In our current reality of rapid technological disruptions, it’s critical to understand how and where we can act effectively. The technologies we handle daily are becoming more immediate, their effects more radical, and their consequences more unpredictable. This makes it essential to consider certain aspects when making strategic decisions to avoid falling into the gray zone between pioneers and the backward-looking or naive. The starting point is to use tools to face changes, hypothesize scenarios, and anticipate consequences.
Internationally, technological bipolarity between the United States and China has generated an overabundance of companies with direct influence on all levels and aspects of our lives. While the US maintains its global economic leadership, China is advancing rapidly with developments like Deepseek and other proprietary AI solutions. This competition has allowed new technological innovations, such as AI or quantum computing as a service, to emerge. These innovations are less than a decade old but have generated a seismic effect with chain reactions transforming industries and relativizing the importance of global economies.
Looking at last year’s major technological disruption, generative artificial intelligence has infiltrated all our daily tasks. OpenAI with the GPT-2 model from 2019 held the record as the first digital platform to reach 100 million users in two months and currently has 300 million weekly active users. Similarly, in China, Deepseek has experienced exponential growth, positioning itself as the main Asian competitor and attracting millions of users overnight. In perspective, this represents an adoption rate 2700% faster than Facebook in reaching 100 million users, or 887.5% faster than Instagram in reaching 10 million users per day. Since these percentages are unfathomable to our minds, we can compare the speeds of walking versus driving a Formula 1 car. And this adoption speed is coupled with funding initiatives like the Stargate project, where the United States will invest $500 billion over four years.
This massive usage has generated multiple changes in five aspects of our society. The first, automation and productivity where 75% of global workers claim to use these solutions in their daily tasks, according to LinkedIn and Microsoft’s 2024 Labor Trends Index. The second, job creation and transformation; this innovation redefines roles, supplants some and pressures the demand for others for certain new needs that have emerged in companies. The third, the sectoral impact of tools where certain industries have been more affected than others. The fourth aspect concerns changes in skills and competencies of employees who have to adapt to the new needs of the labor market. And the fifth, the perception and adoption of these tools where there exists great uncertainty among workers because their jobs may eventually run the risk of disappearing.
The Collingridge Dilemma
This is the game on which we play as professionals, companies, and countries. And this is where it’s imperative to stop and reflect to chart the best strategy for personal, professional, and institutional success. Not all of us have the same tools or resources to compete on equal terms, but David Collingridge published in 1980 the book “The Social Control of Technology,” a fundamental concept for evaluating the impact of technology. The Collingridge dilemma is essential to understand when regulating technology and innovation. It poses a timing problem: On one hand, if we regulate a technology too early, when it’s still developing and hasn’t reached mass adoption, we cannot foresee all the negative consequences of such regulation. This could lead to ineffective or even unnecessary regulation. On the other hand, if we wait too long to regulate it, the technology will already be widespread and difficult to modify without significant costs, political conflicts, or industry resistance.

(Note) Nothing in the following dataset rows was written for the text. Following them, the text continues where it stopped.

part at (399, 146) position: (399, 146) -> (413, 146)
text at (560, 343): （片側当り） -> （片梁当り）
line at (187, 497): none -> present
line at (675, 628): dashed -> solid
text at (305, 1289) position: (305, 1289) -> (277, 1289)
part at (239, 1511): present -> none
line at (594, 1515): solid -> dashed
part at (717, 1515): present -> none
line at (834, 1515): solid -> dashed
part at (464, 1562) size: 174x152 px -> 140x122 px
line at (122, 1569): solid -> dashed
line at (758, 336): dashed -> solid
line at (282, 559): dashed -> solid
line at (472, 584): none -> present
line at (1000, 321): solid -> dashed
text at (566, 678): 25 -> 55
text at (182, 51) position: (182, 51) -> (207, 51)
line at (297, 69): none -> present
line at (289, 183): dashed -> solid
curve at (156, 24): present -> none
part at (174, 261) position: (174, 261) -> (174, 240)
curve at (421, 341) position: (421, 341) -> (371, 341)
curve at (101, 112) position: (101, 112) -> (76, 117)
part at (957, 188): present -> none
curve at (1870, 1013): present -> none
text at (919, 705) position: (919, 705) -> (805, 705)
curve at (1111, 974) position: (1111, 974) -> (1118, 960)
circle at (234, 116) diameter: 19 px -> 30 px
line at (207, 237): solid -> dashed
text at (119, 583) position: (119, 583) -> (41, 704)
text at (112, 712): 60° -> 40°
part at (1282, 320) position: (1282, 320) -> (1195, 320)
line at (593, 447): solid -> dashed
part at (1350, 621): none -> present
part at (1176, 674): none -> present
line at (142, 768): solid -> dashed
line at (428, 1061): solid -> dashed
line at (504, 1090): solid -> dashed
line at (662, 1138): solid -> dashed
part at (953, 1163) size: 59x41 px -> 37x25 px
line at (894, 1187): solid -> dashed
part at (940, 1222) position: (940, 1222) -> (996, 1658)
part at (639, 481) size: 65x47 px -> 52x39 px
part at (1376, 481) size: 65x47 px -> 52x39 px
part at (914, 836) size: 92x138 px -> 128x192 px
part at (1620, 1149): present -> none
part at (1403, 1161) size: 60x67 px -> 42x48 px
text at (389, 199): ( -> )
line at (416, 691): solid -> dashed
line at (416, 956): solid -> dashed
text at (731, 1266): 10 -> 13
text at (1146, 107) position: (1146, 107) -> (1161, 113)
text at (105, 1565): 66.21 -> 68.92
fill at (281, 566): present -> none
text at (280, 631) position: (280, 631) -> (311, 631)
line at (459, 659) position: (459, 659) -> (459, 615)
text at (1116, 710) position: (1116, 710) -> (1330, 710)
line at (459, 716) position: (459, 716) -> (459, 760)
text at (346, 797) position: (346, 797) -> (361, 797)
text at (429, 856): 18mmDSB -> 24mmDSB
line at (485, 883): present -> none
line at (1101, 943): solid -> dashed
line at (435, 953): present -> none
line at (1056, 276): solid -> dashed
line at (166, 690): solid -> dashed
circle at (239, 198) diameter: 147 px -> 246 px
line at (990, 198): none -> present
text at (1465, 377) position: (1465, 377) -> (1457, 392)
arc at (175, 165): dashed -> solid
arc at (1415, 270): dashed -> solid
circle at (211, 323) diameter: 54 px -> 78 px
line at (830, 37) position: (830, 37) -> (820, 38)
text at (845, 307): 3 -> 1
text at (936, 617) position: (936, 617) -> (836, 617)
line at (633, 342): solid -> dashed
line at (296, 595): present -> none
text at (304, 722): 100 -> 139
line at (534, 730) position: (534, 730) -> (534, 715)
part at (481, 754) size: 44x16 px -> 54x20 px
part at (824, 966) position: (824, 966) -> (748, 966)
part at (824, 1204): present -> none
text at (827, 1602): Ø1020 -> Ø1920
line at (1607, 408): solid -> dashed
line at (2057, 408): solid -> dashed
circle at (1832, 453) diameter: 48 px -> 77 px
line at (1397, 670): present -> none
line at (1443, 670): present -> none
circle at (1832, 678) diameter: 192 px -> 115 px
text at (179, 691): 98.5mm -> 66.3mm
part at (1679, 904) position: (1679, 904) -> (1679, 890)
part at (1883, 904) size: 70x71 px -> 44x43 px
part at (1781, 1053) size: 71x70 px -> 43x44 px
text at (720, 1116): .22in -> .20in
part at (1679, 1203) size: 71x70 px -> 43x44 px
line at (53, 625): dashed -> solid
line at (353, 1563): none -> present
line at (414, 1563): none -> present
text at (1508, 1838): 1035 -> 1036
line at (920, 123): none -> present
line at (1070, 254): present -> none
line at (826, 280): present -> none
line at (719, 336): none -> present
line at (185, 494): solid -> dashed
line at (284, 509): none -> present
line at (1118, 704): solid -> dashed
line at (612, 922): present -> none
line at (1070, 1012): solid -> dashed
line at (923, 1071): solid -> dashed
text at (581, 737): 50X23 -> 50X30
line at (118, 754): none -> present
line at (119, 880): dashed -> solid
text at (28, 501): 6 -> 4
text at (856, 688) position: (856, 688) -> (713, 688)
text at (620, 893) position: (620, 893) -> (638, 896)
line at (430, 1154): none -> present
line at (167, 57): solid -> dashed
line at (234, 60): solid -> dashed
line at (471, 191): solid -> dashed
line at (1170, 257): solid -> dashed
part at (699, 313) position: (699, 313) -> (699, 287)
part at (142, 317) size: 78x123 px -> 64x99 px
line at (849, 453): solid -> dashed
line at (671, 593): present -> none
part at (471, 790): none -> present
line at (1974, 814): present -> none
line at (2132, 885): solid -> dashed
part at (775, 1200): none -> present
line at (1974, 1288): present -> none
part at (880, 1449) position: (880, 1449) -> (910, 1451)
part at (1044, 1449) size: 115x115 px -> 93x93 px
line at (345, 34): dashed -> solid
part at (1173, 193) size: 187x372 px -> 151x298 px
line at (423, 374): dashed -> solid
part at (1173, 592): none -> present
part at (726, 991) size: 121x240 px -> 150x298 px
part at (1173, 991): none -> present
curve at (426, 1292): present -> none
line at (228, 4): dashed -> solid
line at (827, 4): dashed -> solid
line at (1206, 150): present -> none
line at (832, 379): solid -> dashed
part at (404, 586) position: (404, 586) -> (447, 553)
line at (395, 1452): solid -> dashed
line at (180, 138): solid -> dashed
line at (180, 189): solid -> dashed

This dilemma makes particular sense today with regulatory proposals such as the EU’s Artificial Intelligence Act, which aims to balance the supposed challenges of AI systems according to their risk level: unacceptable, high, limited, and minimal. Here, the EU seeks to establish safeguards for the reliable and responsible use of AI to ensure transparency, but there are three major insurmountable obstacles to this seemingly laudable mission:
Leading companies in these technologies are private and foreign.
The strategic advantage of the United States and China can establish local regulations for their companies to advance without restrictions to the detriment of European ones, as demonstrated by Chinese government support for Deepseek.
The power of Big Tech lies in offering different services by regions, relegating Europe to a disadvantaged position.
We can state with certainty that these technologies are very incipient, but their great penetration makes them more difficult to limit through regulation. Even thinking that the winning way is proprietary technological development, such as the tool recently launched by the Spanish Government, ALIA. This open-source linguistic tool represents an effort to develop AI in Spanish and promote digital sovereignty, but its practical relevance and capabilities lag far behind those of other market solutions.
In this scenario, where geopolitics has also gained significant weight, EU companies and professionals start with a clear disadvantage. It’s important to define a winning strategy as soon as possible, a winning strategy to promote the use of the most relevant, consolidated, and functional technologies. Only then can innovations originating in Europe exist to compete with other regions.